Because other studies have showed that financial stress can cause issues with concentration in our daily lives, we asked exactly what about your financial worries affects your concentration.
“I can’t stop thinking about debt and [my] financial struggle,” was a typical response we received to one of the questions we posed. “Thinking several things at once and always having the uncertainties and insecurities present in [my] mind. Focus is clouded with fear,” said another woman.
Similarly, this: “I cannot concentrate since money is always on my mind. Worrying about how to pay all the bills and keep the kids fed make it difficult to focus.”
Another wrote of the damage that a lack of knowledge was having for her and her partner: “Just being disorganized, my boyfriend and I have no control over our finances and we do not know where to start. We are trying to [get help] but we’re still not dedicated to [the] advice.”
Why do we deliberately avoid thinking about the problem?
We know financial stress comes with self-defeating beliefs. Our survey showed the fears behind these beliefs.
“If I think about it too much I panic,” was a typical response, while another admitted suffering from “head in the sand syndrome”. Responses to this question revealed some real emotional distress when dealing with money: actually facing their financial problems was “too overwhelming”, “exhausting”, “too embarrassing”, “too stressful”, “I want it to go away”, “seems impossible, “it scares me and hurts”.
That makes a response like the following totally understandable: “I run away from things I don’t know how to handle.” This response seemed a bit more worrying: “It’s good to avoid thinking about it because the more you think about it, you give the problem more energy.”
From so much worry, it’s a short step to this: “It makes me depressed and not want to do anything or see any people.”

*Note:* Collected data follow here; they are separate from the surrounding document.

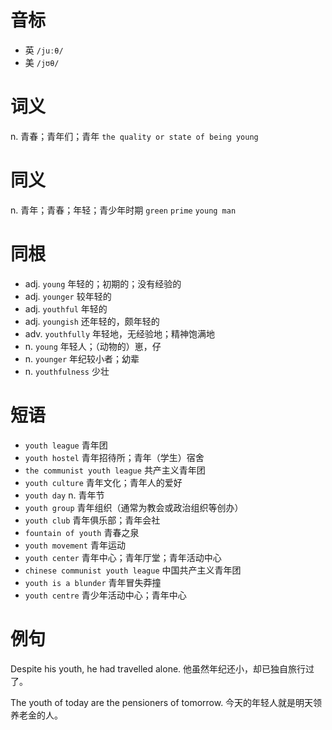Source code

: # 音标

- 英 `/juːθ/`
- 美 `/jʊθ/`

# 词义

n. 青春；青年们；青年
`the quality or state of being young`

# 同义

n. 青年；青春；年轻；青少年时期
`green` `prime` `young man`

# 同根

- adj. `young` 年轻的；初期的；没有经验的
- adj. `younger` 较年轻的
- adj. `youthful` 年轻的
- adj. `youngish` 还年轻的，颇年轻的
- adv. `youthfully` 年轻地，无经验地；精神饱满地
- n. `young` 年轻人；（动物的）崽，仔
- n. `younger` 年纪较小者；幼辈
- n. `youthfulness` 少壮

# 短语

- `youth league` 青年团
- `youth hostel` 青年招待所；青年（学生）宿舍
- `the communist youth league` 共产主义青年团
- `youth culture` 青年文化；青年人的爱好
- `youth day` n. 青年节
- `youth group` 青年组织（通常为教会或政治组织等创办）
- `youth club` 青年俱乐部；青年会社
- `fountain of youth` 青春之泉
- `youth movement` 青年运动
- `youth center` 青年中心；青年厅堂；青年活动中心
- `chinese communist youth league` 中国共产主义青年团
- `youth is a blunder` 青年冒失莽撞
- `youth centre` 青少年活动中心；青年中心

# 例句

Despite his youth, he had travelled alone.
他虽然年纪还小，却已独自旅行过了。

The youth of today are the pensioners of tomorrow.
今天的年轻人就是明天领养老金的人。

We asked about mindfulness too: what do people think it is? Interesting the least popular choice was “meditation”. The most popular was “being more aware”, followed by “making conscious decisions more often.”
How would a life without financial stress look?
We also asked exactly how people would even know if their financial had reduced, a reasonable question given the pervasiveness and complexity of the problem.
Easily the most popular option was “I would not worry about money as often”, which got more than twice the votes that “I would feel calmer making financial decisions” then “I would pay bills and meet my repayments without a problem”.
Way down the list was “I would have more money”, suggesting absence of financial stress is not about wealth.
You want to try to solve financial stress with mindfulness
Happily for us, a huge majority of respondents would try our program – which is a personalised financial stress reduction program, delivered by an app. An overwhelming 86 per cent said they would trial a free app or web-based platform that combined financial education, mindfulness sessions and goal-setting in an attempt to reduce their financial stress.